The more amplitude a radio signal starts with, the farther it can travel. Likewise, the more amplitude a radio signal has, the more it can penetrate other objects.

What is RF Phase?

Any radio frequencies traveling through the air together simultaneously with the same frequency share a relationship. That relationship is called phase.

Before we go any further, you need to understand that radio waves form a circle when they make one complete pass through its sine wave. Of course, that circle may not be connected, so it's easier to think of it as two halves of a circle joined at the wrong place. Nonetheless, the full path a radio frequency travels forms the shape of a circle.

Because of this, the relationship between two signals is measured in degrees, much like a circle. Therefore, if both radio frequencies have the same degree measurement, then they are in phase.

Signals that are in phase boost each other. Think of this like a choir. When all choir members sing together, their voices and music sound louder.

On the other hand, if two signals are 180 degrees out of phase, they cancel each other out. When frequencies cancel each other out, one signal travels up its amplitude while the other travels down. They are colliding. Think of this as a noisy coffee house. It is much harder to hear the conversation you are having with another person over everyone else talking as opposed to you and someone else speaking in a quiet room.

If two signals are 90 degrees out of phase, they are only a quarter off from each other.
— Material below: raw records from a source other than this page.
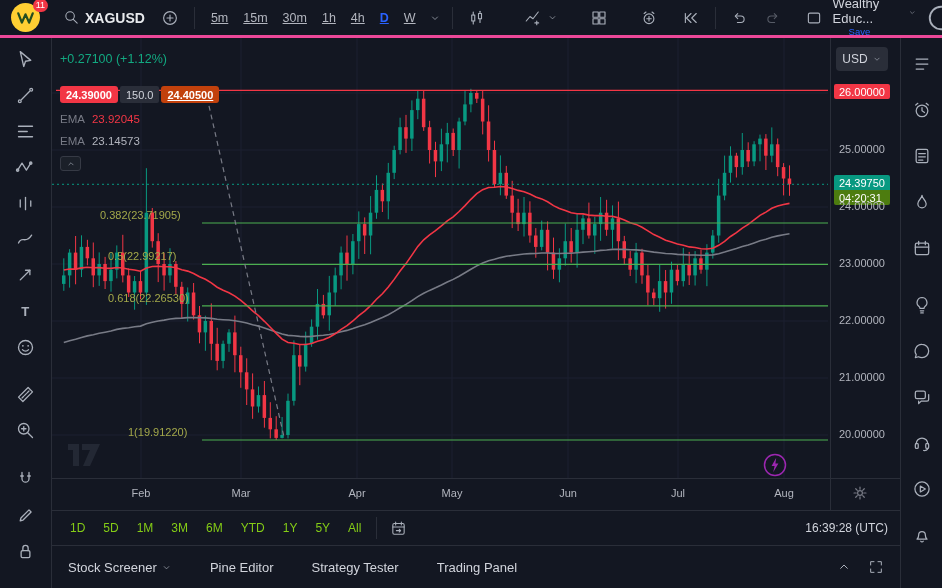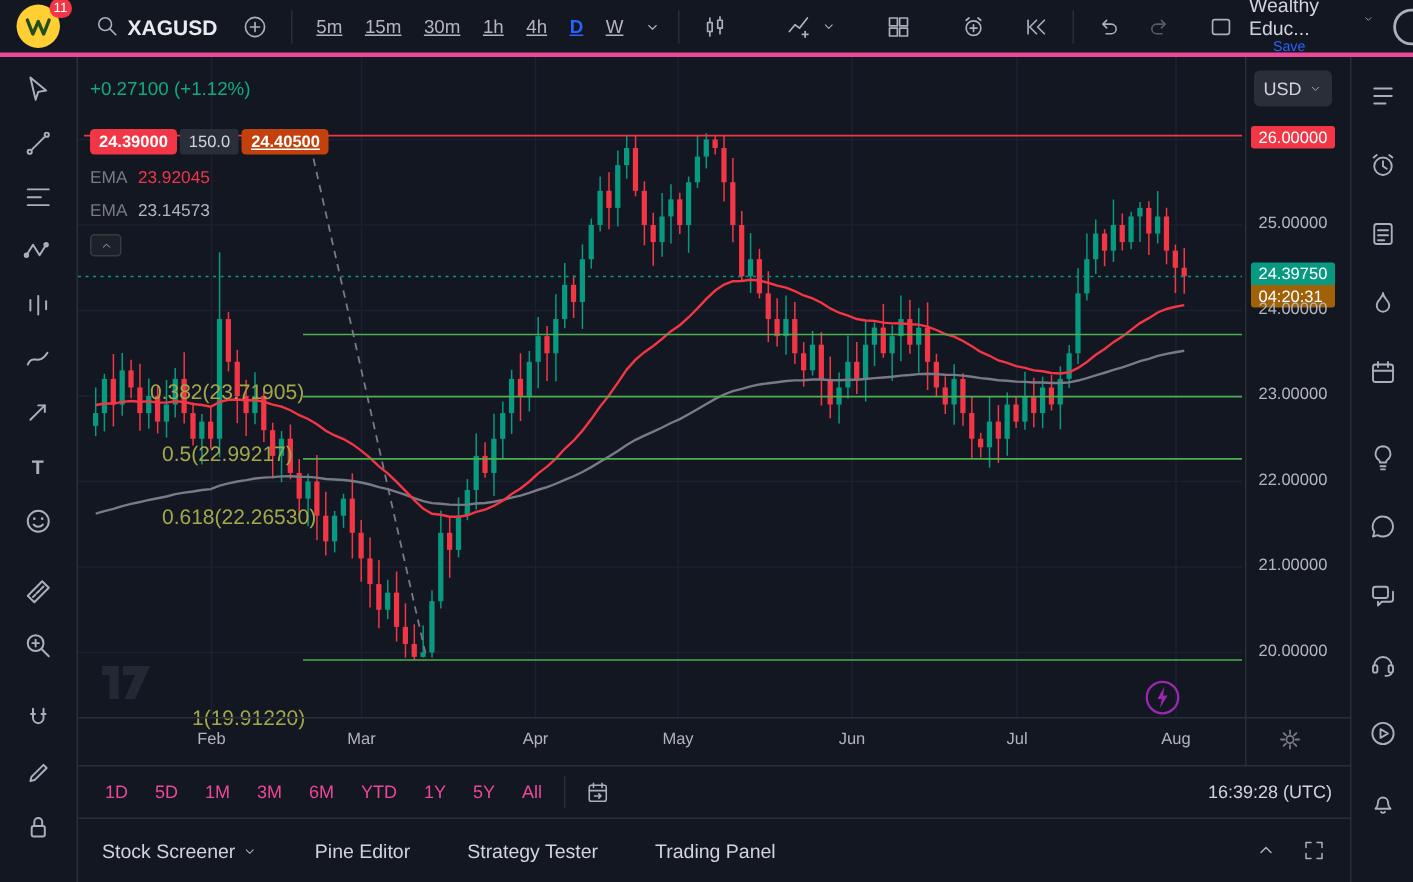"04:20:31" .pb-green .pb-row:last-child { background: #a16207 -> #4d7c0f }
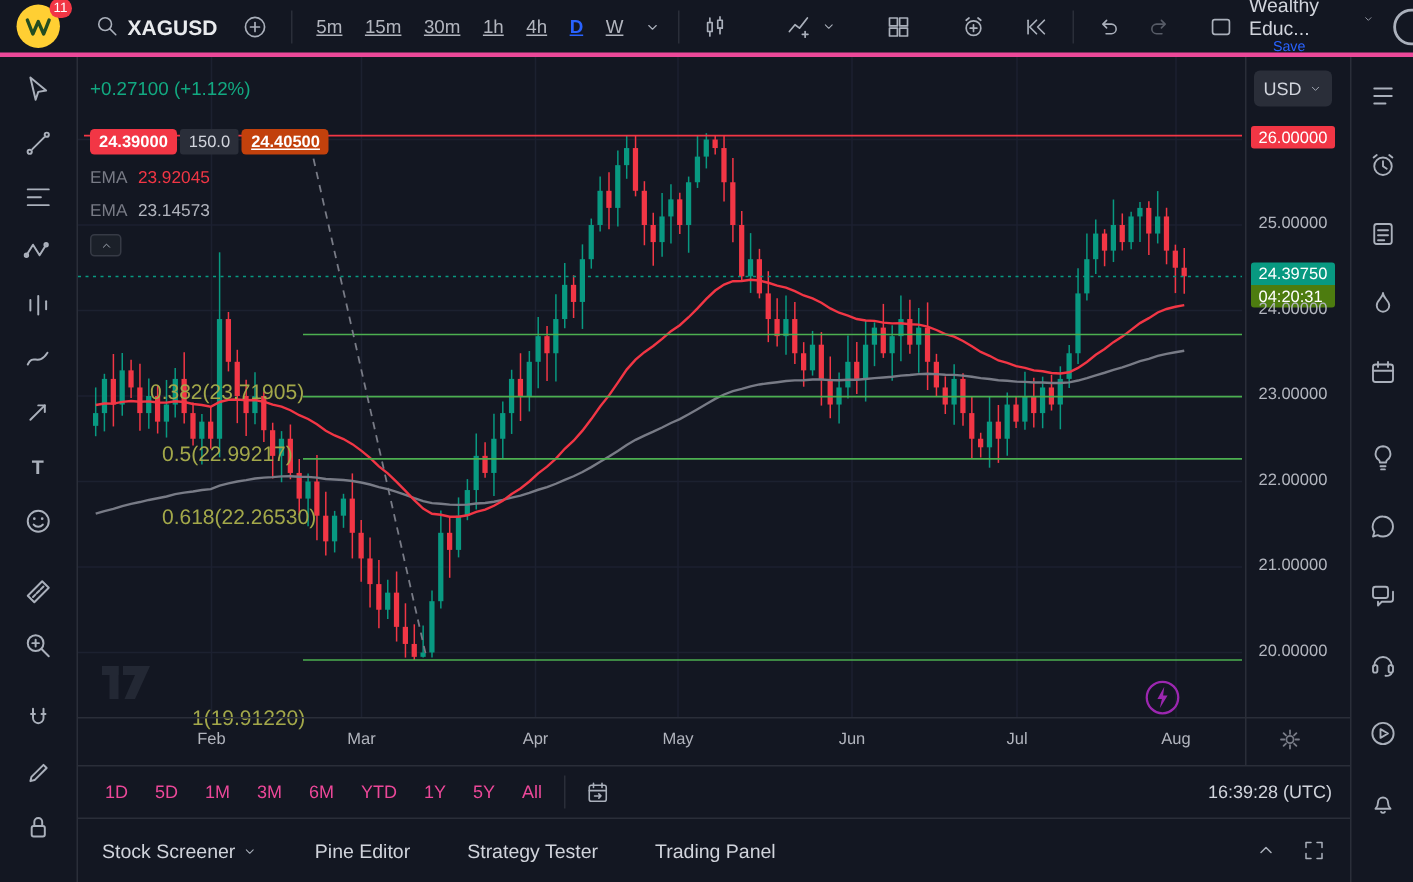"0.382(23.71905)" .fib-label { font-size: 14px -> 11px; margin-top: 44px -> none }
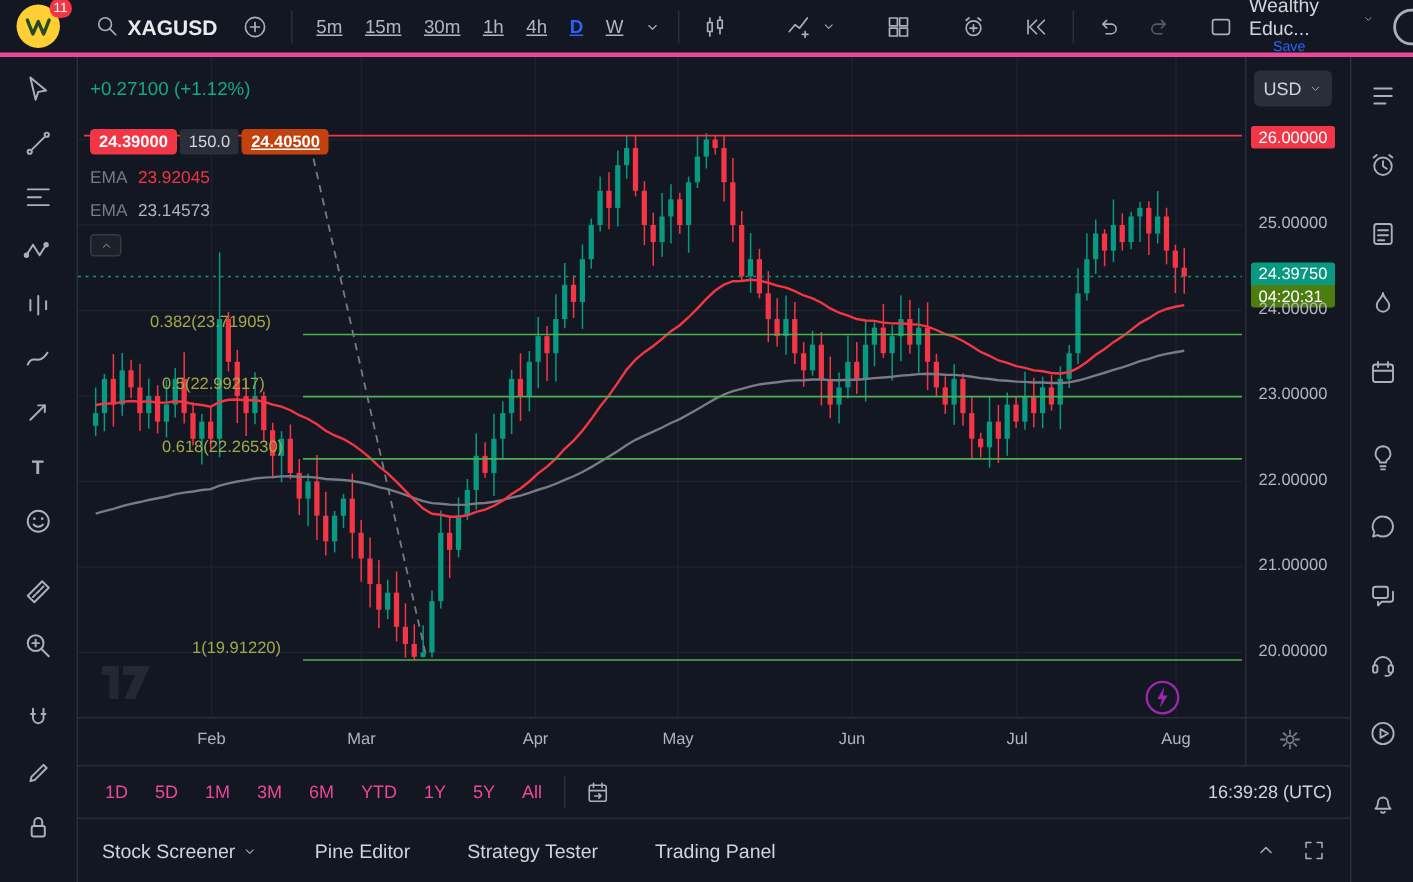"1D" .range-btn { color: #ec4899 -> #84cc16 }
Any signals that are out of phase will impact each other negatively. Newer RF technologies account for phase properties to better control radio frequencies as needed.

Wrapping Up

We covered a lot of information in this video! So, let's recap what we talked about. RF signals have multiple characteristics. For IT administrators, though, there are three characteristics that we need to pay attention to:

  • Frequency
  • Amplitude
  • Phase

Frequency is the number of cycles a radio wave completes in one second. For example, wireless network signals typically operate at 2.4ghz or 5ghz. Amplitude is how strong those radio frequencies are. Finally, phase is the relation that multiple radio signals have that share the same space and frequency.

We discussed attenuation, too, but attenuation goes hand in hand with amplitude. Thus, the more attenuation a radio frequency experiences, the more amplitude, or power, it loses.

These three characteristics of RF signals can severely impact the performance of a wireless network and need to be accounted for.